*** Begin section ***

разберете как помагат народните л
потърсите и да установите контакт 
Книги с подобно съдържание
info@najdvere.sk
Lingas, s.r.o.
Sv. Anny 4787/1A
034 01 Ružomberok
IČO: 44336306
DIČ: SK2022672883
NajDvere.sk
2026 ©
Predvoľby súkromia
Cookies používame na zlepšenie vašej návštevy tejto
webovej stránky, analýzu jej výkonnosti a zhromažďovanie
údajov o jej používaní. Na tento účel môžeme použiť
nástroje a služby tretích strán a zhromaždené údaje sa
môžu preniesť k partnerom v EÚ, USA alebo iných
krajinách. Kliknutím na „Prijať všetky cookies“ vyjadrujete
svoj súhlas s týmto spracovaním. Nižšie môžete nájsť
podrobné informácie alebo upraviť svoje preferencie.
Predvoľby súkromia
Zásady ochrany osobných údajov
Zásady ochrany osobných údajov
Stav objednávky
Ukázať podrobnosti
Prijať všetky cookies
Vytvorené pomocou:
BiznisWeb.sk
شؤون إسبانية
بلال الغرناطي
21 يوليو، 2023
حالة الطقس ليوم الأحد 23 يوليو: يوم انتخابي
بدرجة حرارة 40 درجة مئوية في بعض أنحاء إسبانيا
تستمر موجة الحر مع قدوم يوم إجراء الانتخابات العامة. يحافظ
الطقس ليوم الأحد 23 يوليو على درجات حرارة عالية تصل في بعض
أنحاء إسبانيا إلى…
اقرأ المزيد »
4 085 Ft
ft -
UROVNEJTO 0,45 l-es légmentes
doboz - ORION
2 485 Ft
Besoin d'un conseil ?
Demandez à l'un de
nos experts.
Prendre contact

*** End section ***

WORK INSTRUCTIONS
Beginning at the opening line of the data, transcribe each line exactly until you reach the line with "حالة الطقس ليوم الأحد 23 يوليو: يوم انتخابي", which you also include, and go no further.

WRITTEN ANSWER
разберете как помагат народните л
потърсите и да установите контакт 
Книги с подобно съдържание
info@najdvere.sk
Lingas, s.r.o.
Sv. Anny 4787/1A
034 01 Ružomberok
IČO: 44336306
DIČ: SK2022672883
NajDvere.sk
2026 ©
Predvoľby súkromia
Cookies používame na zlepšenie vašej návštevy tejto
webovej stránky, analýzu jej výkonnosti a zhromažďovanie
údajov o jej používaní. Na tento účel môžeme použiť
nástroje a služby tretích strán a zhromaždené údaje sa
môžu preniesť k partnerom v EÚ, USA alebo iných
krajinách. Kliknutím na „Prijať všetky cookies“ vyjadrujete
svoj súhlas s týmto spracovaním. Nižšie môžete nájsť
podrobné informácie alebo upraviť svoje preferencie.
Predvoľby súkromia
Zásady ochrany osobných údajov
Zásady ochrany osobných údajov
Stav objednávky
Ukázať podrobnosti
Prijať všetky cookies
Vytvorené pomocou:
BiznisWeb.sk
شؤون إسبانية
بلال الغرناطي
21 يوليو، 2023
حالة الطقس ليوم الأحد 23 يوليو: يوم انتخابي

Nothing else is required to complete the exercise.